PRIMEIROS SOCORROS: A inalação dos vapores pode ser fatal. Em caso de inalação remova o paciente para local arejado e chame imediatamente o médico; Produto facilmente absorvido pela pele e mucosas; Evite o contato com os olhos. Caso isso aconteça, lave-os imediatamente durante 15 minutos com água corrente e procure imediatamente o médico levando a embalagem ou o rótulo do produto; Evite o contato com a pele. Caso isso aconteça, lave as partes atingidas com água e sabão em abundância e procure logo o médico levando a embalagem ou o rótulo do produto; Tóxico para peixes; Mantenha o produto em lugar fresco e seco.

SINTOMAS DE ALARME: Sintomas vagos de fadiga, sonolência, tremores e posteriormente dores gástricas, vômitos, diarréia, dores de cabeça, hipotensão arterial, edema pulmonar e choque.

ANTÍDOTO E TRATAMENTO (Informação de Uso Médico): No caso de ingestão não administre gorduras por acelerarem a absorção do tóxico. Dar a inalar oxigênio e deixar o paciente numa posição descontraída. Aplicar tratamento contra choque. Evitar excessiva acidez gástrica dando oralmente bicarbonato de sódio a 5%. Tratar também eventual edema pulmonar e, além disso, é conveniente dar Thionina (Katalysin) 5-40 cm3 diversas vezes ao dia, por via intravenosa. No caso de haver formação de Methemoglobina ou ter ocorrido intoxicação grave, deve dar-se ácido ascórbico (Vitamina C) 5 cm3 duma solução a 10%, diversas vezes ao dia. Thionina 10 cm3 por solução a 0,2% por via intramuscular. Além disso, é necessário manter normal circulação e controlar o equilíbrio hídrico e a eficiência renal. Em casos extremamente graves, aconselha-se transfusão de sangue.
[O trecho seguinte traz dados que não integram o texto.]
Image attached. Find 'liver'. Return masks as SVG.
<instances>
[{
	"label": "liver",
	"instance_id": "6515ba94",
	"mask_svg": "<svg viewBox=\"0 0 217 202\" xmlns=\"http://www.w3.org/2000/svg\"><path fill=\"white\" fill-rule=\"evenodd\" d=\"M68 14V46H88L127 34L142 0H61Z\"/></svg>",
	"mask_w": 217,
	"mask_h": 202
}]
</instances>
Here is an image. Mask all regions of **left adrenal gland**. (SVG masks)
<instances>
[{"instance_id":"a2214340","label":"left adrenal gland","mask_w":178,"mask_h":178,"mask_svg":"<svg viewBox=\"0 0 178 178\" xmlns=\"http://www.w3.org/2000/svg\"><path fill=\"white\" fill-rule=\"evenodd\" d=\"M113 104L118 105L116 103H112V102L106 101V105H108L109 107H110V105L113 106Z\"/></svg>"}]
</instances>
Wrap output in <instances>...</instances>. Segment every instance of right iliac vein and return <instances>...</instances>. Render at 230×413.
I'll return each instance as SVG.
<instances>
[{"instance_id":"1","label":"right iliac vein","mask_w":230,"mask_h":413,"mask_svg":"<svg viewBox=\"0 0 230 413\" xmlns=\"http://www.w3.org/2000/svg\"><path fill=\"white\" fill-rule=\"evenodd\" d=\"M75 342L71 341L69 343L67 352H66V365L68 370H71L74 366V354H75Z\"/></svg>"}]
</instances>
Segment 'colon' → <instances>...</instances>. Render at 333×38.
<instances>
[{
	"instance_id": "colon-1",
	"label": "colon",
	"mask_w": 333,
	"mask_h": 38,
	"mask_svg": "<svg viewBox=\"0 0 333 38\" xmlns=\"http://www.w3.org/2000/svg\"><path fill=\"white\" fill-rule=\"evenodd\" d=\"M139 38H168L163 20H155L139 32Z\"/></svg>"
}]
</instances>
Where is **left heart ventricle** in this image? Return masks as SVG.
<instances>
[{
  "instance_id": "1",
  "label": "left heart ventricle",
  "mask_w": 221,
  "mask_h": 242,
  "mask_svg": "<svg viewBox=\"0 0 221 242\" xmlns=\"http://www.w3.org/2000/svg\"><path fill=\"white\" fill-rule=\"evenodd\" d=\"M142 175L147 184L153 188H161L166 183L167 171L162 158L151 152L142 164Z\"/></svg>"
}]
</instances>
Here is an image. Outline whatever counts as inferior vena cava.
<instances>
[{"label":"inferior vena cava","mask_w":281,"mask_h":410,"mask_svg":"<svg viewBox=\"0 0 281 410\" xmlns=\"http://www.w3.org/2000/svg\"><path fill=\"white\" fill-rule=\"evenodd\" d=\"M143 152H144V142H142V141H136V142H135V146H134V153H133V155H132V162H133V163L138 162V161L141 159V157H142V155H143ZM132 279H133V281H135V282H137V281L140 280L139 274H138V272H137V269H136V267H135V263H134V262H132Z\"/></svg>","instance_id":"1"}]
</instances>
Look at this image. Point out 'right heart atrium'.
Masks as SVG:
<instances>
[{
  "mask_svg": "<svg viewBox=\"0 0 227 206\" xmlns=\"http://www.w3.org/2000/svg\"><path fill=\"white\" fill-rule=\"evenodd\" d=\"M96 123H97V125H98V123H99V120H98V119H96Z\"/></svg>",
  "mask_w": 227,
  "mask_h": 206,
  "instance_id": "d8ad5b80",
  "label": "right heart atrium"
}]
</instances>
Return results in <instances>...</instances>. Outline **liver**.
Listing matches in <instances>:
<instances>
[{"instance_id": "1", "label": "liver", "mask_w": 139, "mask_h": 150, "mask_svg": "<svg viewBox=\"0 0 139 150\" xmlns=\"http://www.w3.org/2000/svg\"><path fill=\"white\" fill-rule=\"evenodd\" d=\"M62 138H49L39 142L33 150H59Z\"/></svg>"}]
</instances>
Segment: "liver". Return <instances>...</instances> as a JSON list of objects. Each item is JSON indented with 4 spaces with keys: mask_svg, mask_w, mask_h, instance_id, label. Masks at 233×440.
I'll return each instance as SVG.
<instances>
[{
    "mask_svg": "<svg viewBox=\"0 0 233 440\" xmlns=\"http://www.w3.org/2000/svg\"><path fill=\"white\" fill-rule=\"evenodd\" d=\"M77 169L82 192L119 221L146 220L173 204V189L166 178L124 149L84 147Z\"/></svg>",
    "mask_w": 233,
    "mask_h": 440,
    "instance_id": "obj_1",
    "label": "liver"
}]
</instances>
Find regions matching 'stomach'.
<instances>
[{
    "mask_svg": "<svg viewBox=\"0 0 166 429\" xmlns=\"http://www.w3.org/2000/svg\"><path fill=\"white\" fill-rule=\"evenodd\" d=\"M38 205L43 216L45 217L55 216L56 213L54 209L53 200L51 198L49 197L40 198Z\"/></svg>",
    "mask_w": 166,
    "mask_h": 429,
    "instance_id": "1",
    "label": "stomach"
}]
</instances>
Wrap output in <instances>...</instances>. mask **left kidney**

De acordo com as recomendações aprovadas pelo órgão responsável pelo Meio Ambiente – IBAMA/MMA.

Recomenda-se, de maneira geral, o manejo integrado de pragas (MIP), envolvendo todos os princípios e medidas disponíveis e viáveis de controle, como o controle cultural, controle biológico (predadores e parasitoides), controle microbiano, controle por comportamento, variedades resistentes e controle químico, sempre alternando produtos de diferentes grupos químicos, com mecanismos de ação distintos.
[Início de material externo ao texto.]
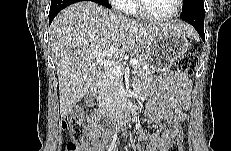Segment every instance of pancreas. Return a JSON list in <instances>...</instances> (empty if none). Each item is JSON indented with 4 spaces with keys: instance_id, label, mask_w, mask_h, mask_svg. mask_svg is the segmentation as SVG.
<instances>
[{
    "instance_id": "obj_1",
    "label": "pancreas",
    "mask_w": 231,
    "mask_h": 151,
    "mask_svg": "<svg viewBox=\"0 0 231 151\" xmlns=\"http://www.w3.org/2000/svg\"><path fill=\"white\" fill-rule=\"evenodd\" d=\"M134 73L139 76H148L154 73L147 64L144 57L138 59L137 65L134 66ZM123 78L111 72H107L105 79L100 84L98 101L102 109L112 107L121 100L120 91L123 88Z\"/></svg>"
}]
</instances>
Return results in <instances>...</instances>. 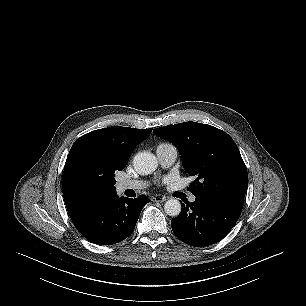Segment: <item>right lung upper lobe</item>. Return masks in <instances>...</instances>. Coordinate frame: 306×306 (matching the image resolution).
Masks as SVG:
<instances>
[{"label": "right lung upper lobe", "mask_w": 306, "mask_h": 306, "mask_svg": "<svg viewBox=\"0 0 306 306\" xmlns=\"http://www.w3.org/2000/svg\"><path fill=\"white\" fill-rule=\"evenodd\" d=\"M151 131L112 126L91 131L75 141L68 154L62 178L63 197L71 218L117 196L115 189L85 192L77 187L72 180V168L77 157L87 153L91 157L110 159L126 166L135 146L145 140Z\"/></svg>", "instance_id": "1"}]
</instances>
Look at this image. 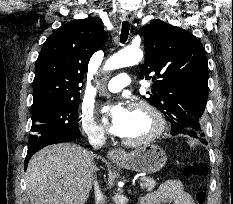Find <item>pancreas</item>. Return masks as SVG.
Instances as JSON below:
<instances>
[{
  "label": "pancreas",
  "mask_w": 233,
  "mask_h": 204,
  "mask_svg": "<svg viewBox=\"0 0 233 204\" xmlns=\"http://www.w3.org/2000/svg\"><path fill=\"white\" fill-rule=\"evenodd\" d=\"M141 181H142L141 188L147 192L153 191V189L157 185L156 181H154V179L149 177H142Z\"/></svg>",
  "instance_id": "cf45deb5"
}]
</instances>
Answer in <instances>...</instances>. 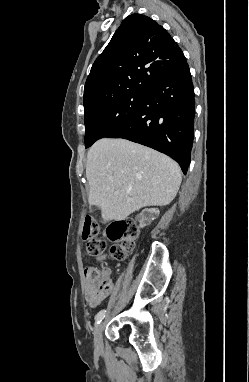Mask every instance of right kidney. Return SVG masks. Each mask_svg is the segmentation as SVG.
<instances>
[{
  "mask_svg": "<svg viewBox=\"0 0 249 382\" xmlns=\"http://www.w3.org/2000/svg\"><path fill=\"white\" fill-rule=\"evenodd\" d=\"M147 208V207H145ZM159 216V210L156 208L145 209L137 217V221L140 222V227L143 228L150 224L154 219Z\"/></svg>",
  "mask_w": 249,
  "mask_h": 382,
  "instance_id": "right-kidney-1",
  "label": "right kidney"
}]
</instances>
Qualquer agente de controle de insetos pode ficar menos efetivo ao longo do tempo se a praga-alvo desenvolver algum mecanismo de resistência. Implementando-se as seguintes estratégias de manejo de resistência a inseticidas (MRI) pode-se prolongar a vida útil dos inseticidas:
- Qualquer produto para controle de inseto da mesma classe ou modo de ação não deve ser utilizado em gerações consecutivas da mesma praga;
- Utilizar somente as doses recomendadas no rótulo/bula;
- Em caso de dúvidas, consultar sempre um Engenheiro Agrônomo para direcionamento sobre as recomendações locais para o Manejo de Resistência a Inseticidas (MRI);
- Incluir outros métodos de controle de insetos (Ex.: Controle Cultural, Biológico, etc.) dentro do programa de Manejo Integrado de Pragas (MIP) quando disponível e apropriado;
- Sempre consultar um Engenheiro Agrônomo para a orientação sobre as recomendações locais para o manejo de resistência.

Compatibilidade

Não se conhecem casos de incompatibilidade.